▸ TEXTE DU DOCUMENT:
- - - -
Propos recueillis par Laura Icart

 

Avec des stockages de gaz plein « à ras bord » en Europe, les Européens semblent assez sereins à l’approche de l’hiver. La situation est-elle vraiment différente l’année dernière ?

Les sites de stockage en Europe sont effectivement remplis [97 % au 13 octobre selon Gas infrastructure Europe, NDLR]. Ces niveaux sont historiquement hauts soulignait d’ailleurs récemment l’Agence internationale de l’énergie. Les injections dans les stockages gaziers sont restées soutenues durant le troisième trimestre et les Européens ont même injecté des volumes de gaz supplémentaires dans les stockages gaziers ukrainiens. Il est vrai que la situation est très différente de l’hiver précédent. Le principal changement, et il est de taille, c’est que nous avons terminé la saison hivernale précédente  [du 1er octobre au 31 mars, NDLR] avec des stocks beaucoup plus importants que les périodes précédentes [à 55,5 % en moyenne, NDLR]. Ensuite, l’hiver a été extrêmement doux et nous avons assisté à une baisse significative de la demande en gaz, notamment chez les industriels. Enfin, la normalisation au niveau du parc hydroélectrique et nucléaire en 2023 – notamment en France – joue forcément un rôle assurantiel majeur pour sécuriser le système énergétique dans sa globalité. Après, il convient de rester prudent car les marchés restent extrêmement volatils et que nous ne sommes pas à l’abri d’un hiver froid par exemple, qui aurait comme en 2010 ou en 2018 des conséquences importantes sur la consommation des ménages au niveau résidentiel. De plus, des tensions sur les approvisionnements en gaz naturel liquéfié (GNL) peuvent apparaître à tout moment pour des questions techniques, sociales, météorologiques ou économiques.
- - - -
▸ CONSIGNE ÉCRITE A:
Recopiez à l'identique le passage de l'entretien sur les stockages de gaz, depuis « Propos recueillis par » jusqu'à « différente l’année dernière ? » inclus.
▸ CONSIGNE ÉCRITE B:
Dans l'entretien sur les stockages de gaz, relevez toutes les natures de raisons pour lesquelles des tensions sur les approvisionnements en GNL peuvent apparaître.

▸ DONNÉES PRÉSENTÉES:
- - - -
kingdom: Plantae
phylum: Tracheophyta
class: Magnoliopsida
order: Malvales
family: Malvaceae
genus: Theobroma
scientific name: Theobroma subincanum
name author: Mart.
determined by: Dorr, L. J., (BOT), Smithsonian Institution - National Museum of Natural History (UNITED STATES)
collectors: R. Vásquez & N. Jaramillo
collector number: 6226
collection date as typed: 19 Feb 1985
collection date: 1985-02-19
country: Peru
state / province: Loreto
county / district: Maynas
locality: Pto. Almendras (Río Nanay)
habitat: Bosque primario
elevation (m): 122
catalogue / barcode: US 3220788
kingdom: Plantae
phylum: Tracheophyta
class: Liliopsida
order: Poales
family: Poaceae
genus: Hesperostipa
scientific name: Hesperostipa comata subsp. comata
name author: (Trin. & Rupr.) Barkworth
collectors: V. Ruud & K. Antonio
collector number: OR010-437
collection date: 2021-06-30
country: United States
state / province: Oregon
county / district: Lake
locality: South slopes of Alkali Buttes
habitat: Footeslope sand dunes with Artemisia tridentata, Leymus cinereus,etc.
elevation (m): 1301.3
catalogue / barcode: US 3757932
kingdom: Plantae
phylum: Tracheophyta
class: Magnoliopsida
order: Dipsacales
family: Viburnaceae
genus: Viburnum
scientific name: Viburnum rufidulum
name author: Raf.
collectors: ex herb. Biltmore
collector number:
- - - -
▸ CORRIGÉ DÉTAILLÉ A:
Propos recueillis par Laura Icart

 

Avec des stockages de gaz plein « à ras bord » en Europe, les Européens semblent assez sereins à l’approche de l’hiver. La situation est-elle vraiment différente l’année dernière ?

▸ CORRIGÉ DÉTAILLÉ B:
- techniques
- sociales
- météorologiques
- économiques